* What the task asks *
Rewrite the text of every row below, changing "Blueshirts" to "New York Rangers" and keeping everything else the same. Leave the pictures out of your answer.

::: Exercise input

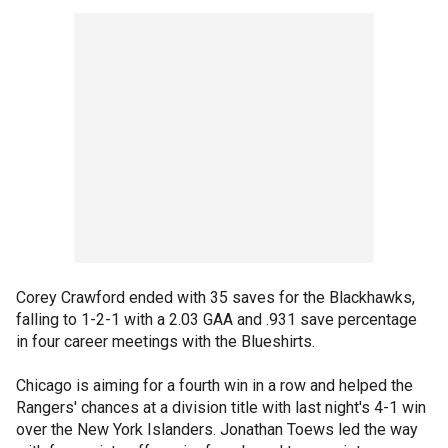
Corey Crawford ended with 35 saves for the Blackhawks,
falling to 1-2-1 with a 2.03 GAA and .931 save percentage
in four career meetings with the Blueshirts.
Chicago is aiming for a fourth win in a row and helped the
Rangers' chances at a division title with last night's 4-1 win
over the New York Islanders. Jonathan Toews led the way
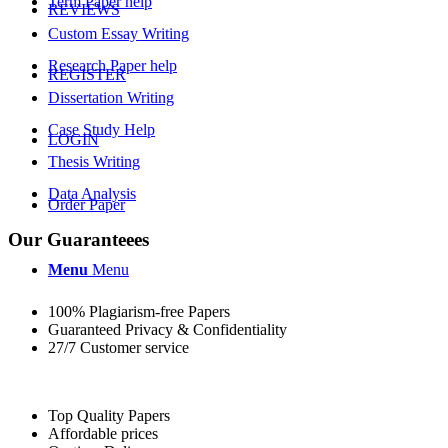
Term Paper help
REVIEWS
Custom Essay Writing
Research Paper help
REGISTER
Dissertation Writing
Case Study Help
LOGIN
Thesis Writing
Data Analysis
Order Paper
Our Guaranteees
Menu
Menu
100% Plagiarism-free Papers
Guaranteed Privacy & Confidentiality
27/7 Customer service
Top Quality Papers
Affordable prices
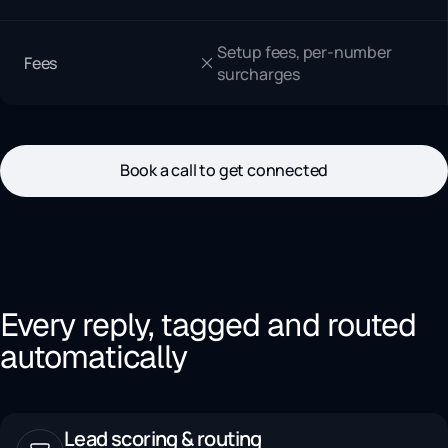
Setup fees, per-number
Fees
surcharges
Book a call to get connected
Every reply, tagged and routed
automatically
Lead scoring & routing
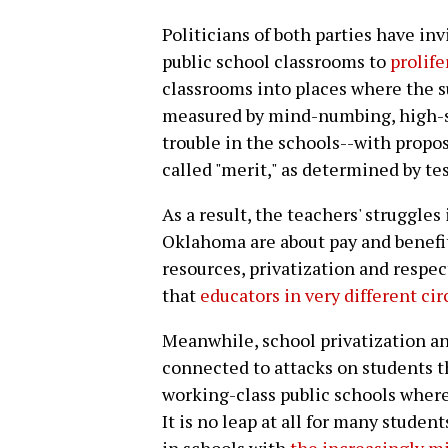
Politicians of both parties have inv
public school classrooms to
prolife
classrooms into places where the s
measured by mind-numbing, high-st
trouble in the schools--with propo
called "merit," as determined by tes
As a result, the teachers' struggles
Oklahoma are about pay and benefit
resources, privatization and respec
that
educators in very different ci
Meanwhile, school privatization an
connected to attacks on students t
working-class public schools wher
It is no leap at all for many stude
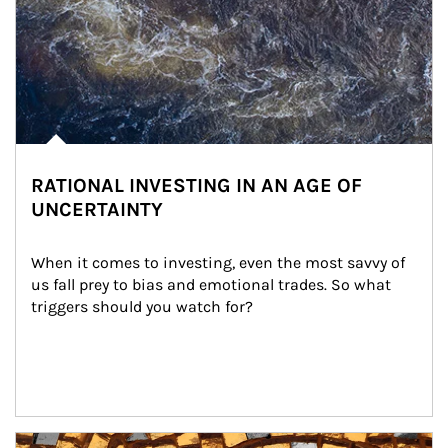
RATIONAL INVESTING IN AN AGE OF
UNCERTAINTY
When it comes to investing, even the most savvy of 
us fall prey to bias and emotional trades. So what 
triggers should you watch for?
Article Image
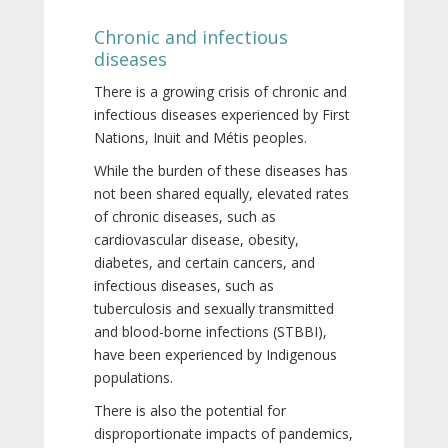
Chronic and infectious
diseases
There is a growing crisis of chronic and
infectious diseases experienced by First
Nations, Inuit and Métis peoples.
While the burden of these diseases has
not been shared equally, elevated rates
of chronic diseases, such as
cardiovascular disease, obesity,
diabetes, and certain cancers, and
infectious diseases, such as
tuberculosis and sexually transmitted
and blood-borne infections (STBBI),
have been experienced by Indigenous
populations.
There is also the potential for
disproportionate impacts of pandemics,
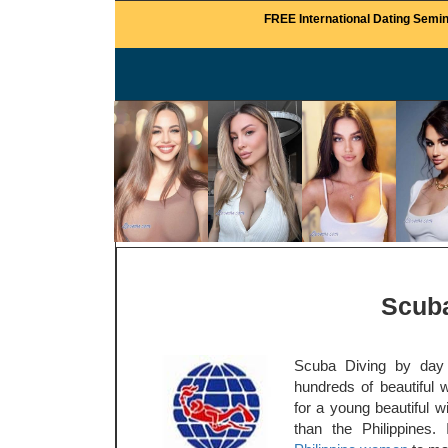
FREE International Dating Semin
Scuba
Scuba Diving by day 
hundreds of beautiful 
for a young beautiful w
than the Philippines.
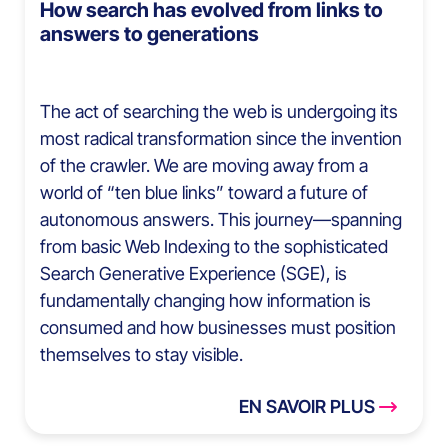
How search has evolved from links to
answers to generations
The act of searching the web is undergoing its
most radical transformation since the invention
of the crawler. We are moving away from a
world of “ten blue links” toward a future of
autonomous answers. This journey—spanning
from basic Web Indexing to the sophisticated
Search Generative Experience (SGE), is
fundamentally changing how information is
consumed and how businesses must position
themselves to stay visible.
EN SAVOIR PLUS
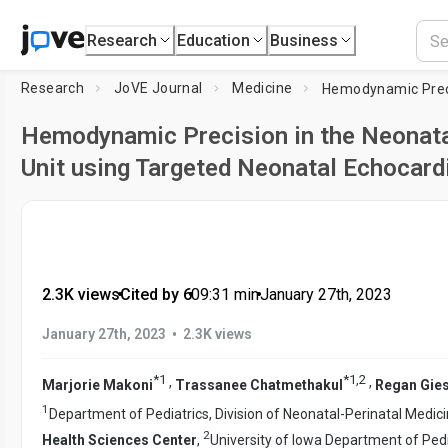
Research
Education
Business
Research
JoVE Journal
Medicine
Hemodynamic Precision in the Neonata
Unit using Targeted Neonatal Echocard
2.3K views
•
Cited by 6
•
09:31
min
•
January 27th, 2023
•
January 27th, 2023
2.3K views
*
1
*
1
,
2
,
,
Marjorie Makoni
Trassanee Chatmethakul
Regan Gie
1
Department of Pediatrics, Division of Neonatal-Perinatal Medic
2
Health Sciences Center
,
University of Iowa Department of Pedia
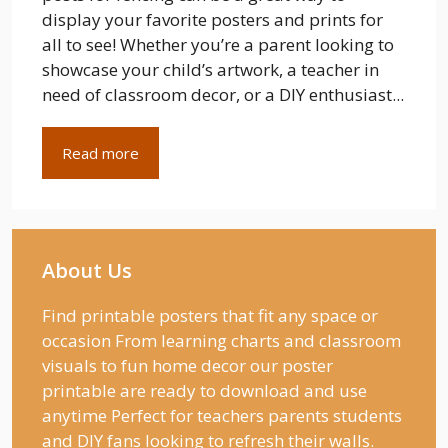
display your favorite posters and prints for
all to see! Whether you’re a parent looking to
showcase your child’s artwork, a teacher in
need of classroom decor, or a DIY enthusiast...
Read more
About Us
Find printable posters that fit any space or
occasion From learning charts and classroom
visuals to fun home decor our poster
printable are ready to download and use
anytime Perfect for teachers parents students
and DIY fans looking to refresh their walls.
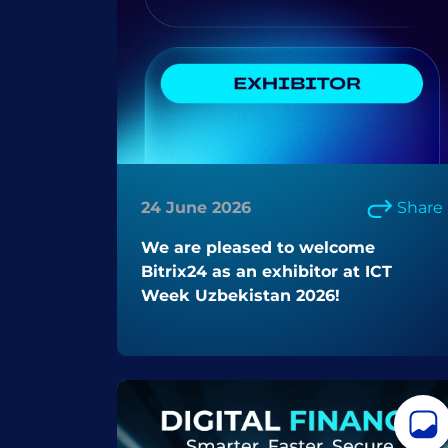
24 June 2026
Share
We are pleased to welcome
Bitrix24 as an exhibitor at ICT
Week Uzbekistan 2026!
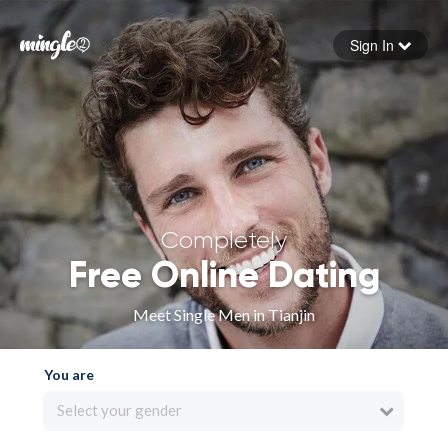
Sign In
Forgot your password
Sign in
Completely
Free Online Dating
Meet Single Men in Tianjin
You are
Select your gender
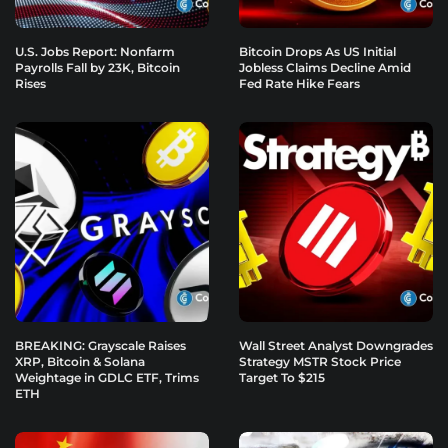
U.S. Jobs Report: Nonfarm
Bitcoin Drops As US Initial
Payrolls Fall by 23K, Bitcoin
Jobless Claims Decline Amid
Rises
Fed Rate Hike Fears
BREAKING: Grayscale Raises
Wall Street Analyst Downgrades
XRP, Bitcoin & Solana
Strategy MSTR Stock Price
Weightage in GDLC ETF, Trims
Target To $215
ETH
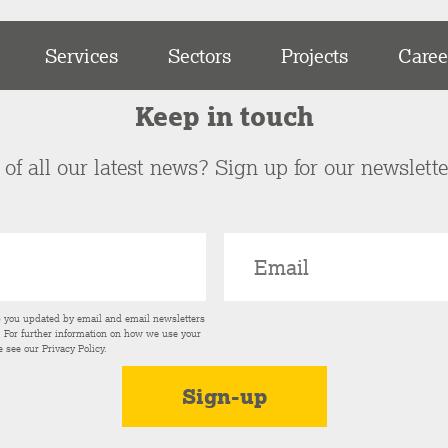
Services
Sectors
Projects
Caree
Keep in touch
of all our latest news? Sign up for our newslett
p you updated by email and email newsletters
s. For further information on how we use your
e see our
Privacy Policy
.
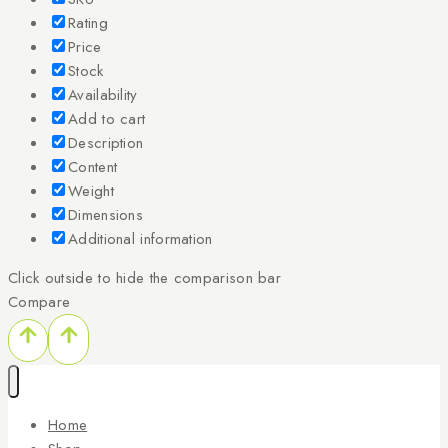
Rating
Price
Stock
Availability
Add to cart
Description
Content
Weight
Dimensions
Additional information
Click outside to hide the comparison bar
Compare
Home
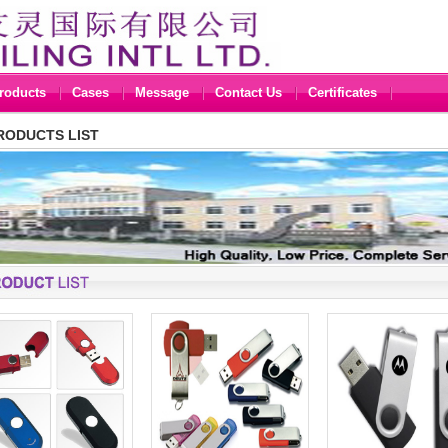
roducts
Cases
Message
Contact Us
Certificates
RODUCTS LIST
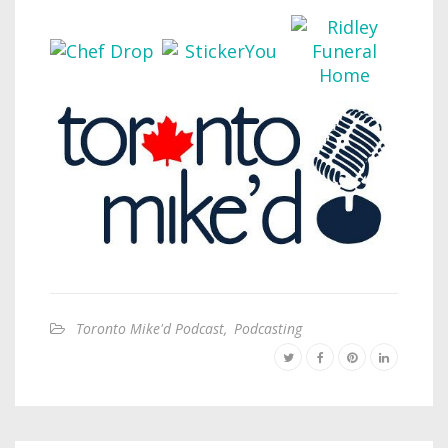
Toronto Mike'd Podcast
,
Podcasting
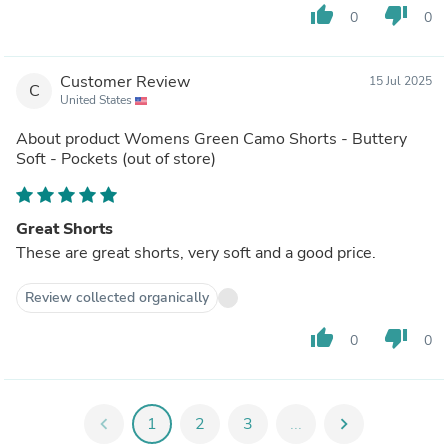
thumb_up
thumb_down
0
0
Customer Review
15 Jul 2025
C
United States
About product
Womens Green Camo Shorts - Buttery
Soft - Pockets
(out of store)
Great Shorts
These are great shorts, very soft and a good price.
Review collected organically
thumb_up
thumb_down
0
0
chevron_left
1
2
3
...
chevron_right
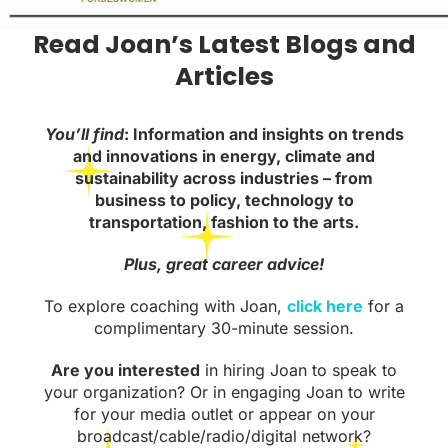
Read Joan’s Latest Blogs and
Articles
You’ll find
: Information and insights on trends
and innovations in energy, climate and
sustainability across industries – from
business to policy, technology to
transportation, fashion to the arts.
Plus, great career advice!
To explore coaching with Joan,
click here
for a
complimentary 30-minute session.
Are you interested
in hiring Joan to speak to
your organization? Or in engaging Joan to write
for your media outlet or appear on your
broadcast/cable/radio/digital network?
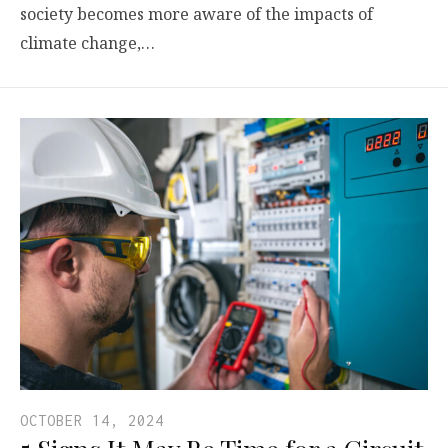
society becomes more aware of the impacts of
climate change,…
OCTOBER 14, 2024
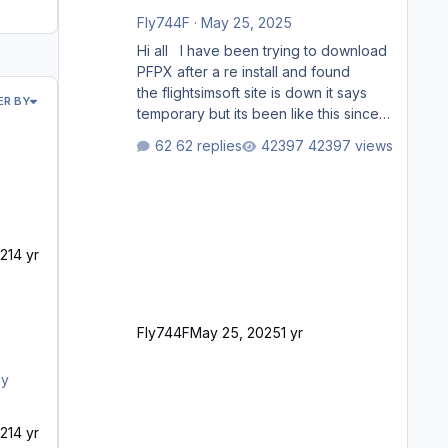
Fly744F
·
May 25, 2025
Hi all I have been trying to download
PFPX after a re install and found
the flightsimsoft site is down it says
ER BY
temporary but its been like this since
last week. Would anybody know
62 replies
42397 views
where i can download this from as i
cant find any support email for them
either. thank you George
21
4 yr
Fly744F
May 25, 2025
1 yr
ny
21
4 yr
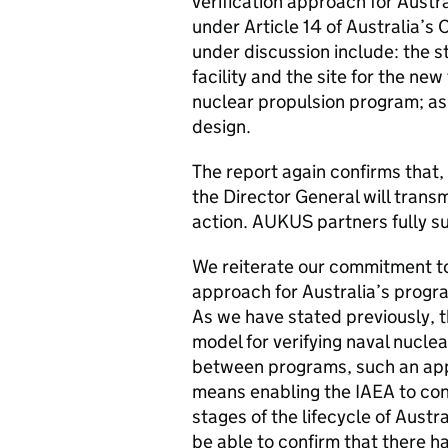
verification approach for Austr
under Article 14 of Australia’
under discussion include: the s
facility and the site for the new
nuclear propulsion program; as 
design.
The report again confirms that, 
the Director General will transm
action. AUKUS partners fully s
We reiterate our commitment to
approach for Australia’s progra
As we have stated previously, th
model for verifying naval nuclea
between programs, such an appr
means enabling the IAEA to cont
stages of the lifecycle of Austr
be able to confirm that there h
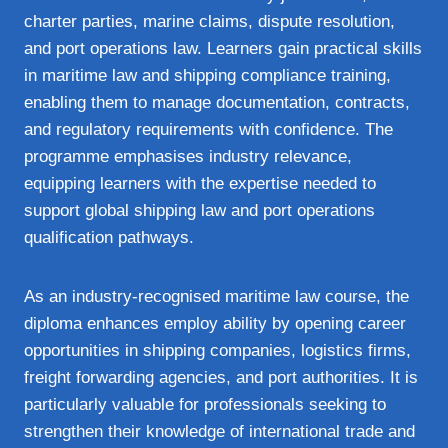
charter parties, marine claims, dispute resolution,
and port operations law. Learners gain practical skills
in maritime law and shipping compliance training,
enabling them to manage documentation, contracts,
and regulatory requirements with confidence. The
programme emphasises industry relevance,
equipping learners with the expertise needed to
support global shipping law and port operations
qualification pathways.
As an industry‑recognised maritime law course, the
diploma enhances employ ability by opening career
opportunities in shipping companies, logistics firms,
freight forwarding agencies, and port authorities. It is
particularly valuable for professionals seeking to
strengthen their knowledge of international trade and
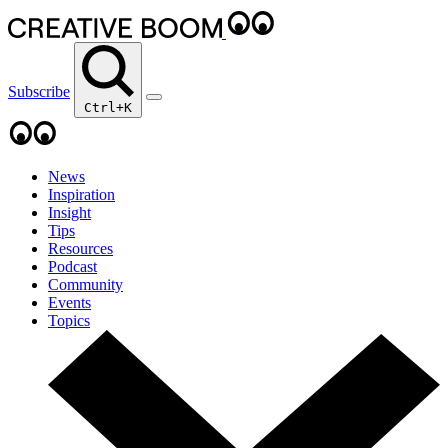
Subscribe
Ctrl+K
News
Inspiration
Insight
Tips
Resources
Podcast
Community
Events
Topics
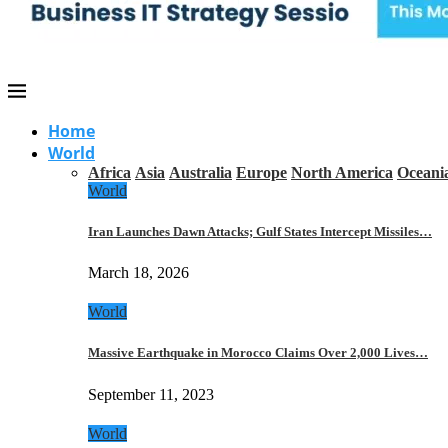
Home
World
Africa
Asia
Australia
Europe
North America
Oceani
World
Iran Launches Dawn Attacks; Gulf States Intercept Missiles…
March 18, 2026
World
Massive Earthquake in Morocco Claims Over 2,000 Lives…
September 11, 2023
World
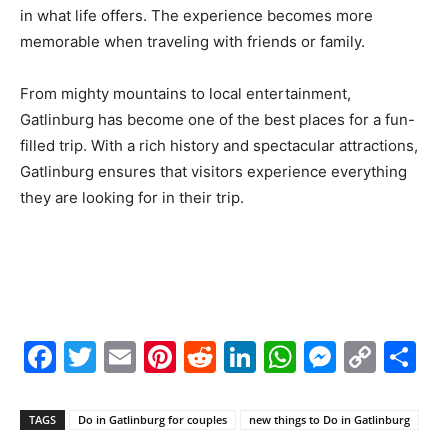
in what life offers. The experience becomes more
memorable when traveling with friends or family.
From mighty mountains to local entertainment,
Gatlinburg has become one of the best places for a fun-
filled trip. With a rich history and spectacular attractions,
Gatlinburg ensures that visitors experience everything
they are looking for in their trip.
Facebook
Twitter
Email
Pinterest
Reddit
LinkedIn
WhatsAp
Messe
Cop
S
Link
TAGS
Do in Gatlinburg for couples
new things to Do in Gatlinburg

::::::

* Response to this exercise *
Corey Crawford ended with 35 saves for the Blackhawks,
falling to 1-2-1 with a 2.03 GAA and .931 save percentage
in four career meetings with the New York Rangers.
Chicago is aiming for a fourth win in a row and helped the
Rangers' chances at a division title with last night's 4-1 win
over the New York Islanders. Jonathan Toews led the way
Term Paper help
REVIEWS
Custom Essay Writing
Research Paper help
REGISTER
Dissertation Writing
Case Study Help
LOGIN
Thesis Writing
Data Analysis
Order Paper
Our Guaranteees
Menu
Menu
100% Plagiarism-free Papers
Guaranteed Privacy & Confidentiality
27/7 Customer service
Top Quality Papers
Affordable prices
Setup fees, per-number
Fees
surcharges
Book a call to get connected
Every reply, tagged and routed
automatically
Lead scoring & routing
Politicians of both parties have inv
public school classrooms to
prolife
classrooms into places where the s
measured by mind-numbing, high-st
trouble in the schools--with propo
called "merit," as determined by tes
As a result, the teachers' struggles
Oklahoma are about pay and benefit
resources, privatization and respec
that
educators in very different ci
Meanwhile, school privatization an
connected to attacks on students t
working-class public schools wher
It is no leap at all for many stude
RATIONAL INVESTING IN AN AGE OF
UNCERTAINTY
When it comes to investing, even the most savvy of 
us fall prey to bias and emotional trades. So what 
triggers should you watch for?
Article Image
Chronic and infectious
diseases
There is a growing crisis of chronic and
infectious diseases experienced by First
Nations, Inuit and Métis peoples.
While the burden of these diseases has
not been shared equally, elevated rates
of chronic diseases, such as
cardiovascular disease, obesity,
diabetes, and certain cancers, and
infectious diseases, such as
tuberculosis and sexually transmitted
and blood-borne infections (STBBI),
have been experienced by Indigenous
populations.
There is also the potential for
disproportionate impacts of pandemics,
FREE International Dating Semin
Scuba
Scuba Diving by day 
hundreds of beautiful 
for a young beautiful w
than the Philippines.
How search has evolved from links to
answers to generations
The act of searching the web is undergoing its
most radical transformation since the invention
of the crawler. We are moving away from a
world of “ten blue links” toward a future of
autonomous answers. This journey—spanning
from basic Web Indexing to the sophisticated
Search Generative Experience (SGE), is
fundamentally changing how information is
consumed and how businesses must position
themselves to stay visible.
EN SAVOIR PLUS
Research
Education
Business
Research
JoVE Journal
Medicine
Hemodynamic Precision in the Neonata
Unit using Targeted Neonatal Echocard
2.3K views
•
Cited by 6
•
09:31
min
•
January 27th, 2023
•
January 27th, 2023
2.3K views
*
1
*
1
,
2
,
,
Marjorie Makoni
Trassanee Chatmethakul
Regan Gie
1
Department of Pediatrics, Division of Neonatal-Perinatal Medic
2
Health Sciences Center
,
University of Iowa Department of Pedia
display your favorite posters and prints for
all to see! Whether you’re a parent looking to
showcase your child’s artwork, a teacher in
need of classroom decor, or a DIY enthusiast...
Read more
About Us
Find printable posters that fit any space or
occasion From learning charts and classroom
visuals to fun home decor our poster
printable are ready to download and use
anytime Perfect for teachers parents students
and DIY fans looking to refresh their walls.
24 June 2026
Share
We are pleased to welcome
Bitrix24 as an exhibitor at ICT
Week Uzbekistan 2026!
Sign In
Forgot your password
Sign in
Completely
Free Online Dating
Meet Single Men in Tianjin
You are
Select your gender
U.S. Jobs Report: Nonfarm
Bitcoin Drops As US Initial
Payrolls Fall by 23K, Bitcoin
Jobless Claims Decline Amid
Rises
Fed Rate Hike Fears
BREAKING: Grayscale Raises
Wall Street Analyst Downgrades
XRP, Bitcoin & Solana
Strategy MSTR Stock Price
Weightage in GDLC ETF, Trims
Target To $215
ETH
Services
Sectors
Projects
Caree
Keep in touch
of all our latest news? Sign up for our newslett
p you updated by email and email newsletters
s. For further information on how we use your
e see our
Privacy Policy
.
Rating
Price
Stock
Availability
Add to cart
Description
Content
Weight
Dimensions
Additional information
Click outside to hide the comparison bar
Compare
Home
roducts
Cases
Message
Contact Us
Certificates
RODUCTS LIST
Toronto Mike'd Podcast
,
Podcasting
thumb_up
thumb_down
0
0
Customer Review
15 Jul 2025
C
United States
About product
Womens Green Camo Shorts - Buttery
Soft - Pockets
(out of store)
Great Shorts
These are great shorts, very soft and a good price.
Review collected organically
thumb_up
thumb_down
0
0
chevron_left
1
2
3
...
chevron_right
Read Joan’s Latest Blogs and
Articles
You’ll find
: Information and insights on trends
and innovations in energy, climate and
sustainability across industries – from
business to policy, technology to
transportation, fashion to the arts.
Plus, great career advice!
To explore coaching with Joan,
click here
for a
complimentary 30-minute session.
Are you interested
in hiring Joan to speak to
your organization? Or in engaging Joan to write
for your media outlet or appear on your
broadcast/cable/radio/digital network?
society becomes more aware of the impacts of
climate change,…
OCTOBER 14, 2024
Fly744F
·
May 25, 2025
Hi all I have been trying to download
PFPX after a re install and found
the flightsimsoft site is down it says
ER BY
temporary but its been like this since
last week. Would anybody know
62 replies
42397 views
where i can download this from as i
cant find any support email for them
either. thank you George
21
4 yr
Fly744F
May 25, 2025
1 yr
ny
21
4 yr
verification approach for Austr
under Article 14 of Australia’
under discussion include: the s
facility and the site for the new
nuclear propulsion program; as 
design.
The report again confirms that, 
the Director General will transm
action. AUKUS partners fully s
We reiterate our commitment to
approach for Australia’s progra
As we have stated previously, th
model for verifying naval nuclea
between programs, such an appr
means enabling the IAEA to cont
stages of the lifecycle of Austr
be able to confirm that there h
charter parties, marine claims, dispute resolution,
and port operations law. Learners gain practical skills
in maritime law and shipping compliance training,
enabling them to manage documentation, contracts,
and regulatory requirements with confidence. The
programme emphasises industry relevance,
equipping learners with the expertise needed to
support global shipping law and port operations
qualification pathways.
As an industry‑recognised maritime law course, the
diploma enhances employ ability by opening career
opportunities in shipping companies, logistics firms,
freight forwarding agencies, and port authorities. It is
particularly valuable for professionals seeking to
strengthen their knowledge of international trade and
Subscribe
Ctrl+K
News
Inspiration
Insight
Tips
Resources
Podcast
Community
Events
Topics
Home
World
Africa
Asia
Australia
Europe
North America
Oceani
World
Iran Launches Dawn Attacks; Gulf States Intercept Missiles…
March 18, 2026
World
Massive Earthquake in Morocco Claims Over 2,000 Lives…
September 11, 2023
World
in what life offers. The experience becomes more
memorable when traveling with friends or family.
From mighty mountains to local entertainment,
Gatlinburg has become one of the best places for a fun-
filled trip. With a rich history and spectacular attractions,
Gatlinburg ensures that visitors experience everything
they are looking for in their trip.
Facebook
Twitter
Email
Pinterest
Reddit
LinkedIn
WhatsAp
Messe
Cop
S
Link
TAGS
Do in Gatlinburg for couples
new things to Do in Gatlinburg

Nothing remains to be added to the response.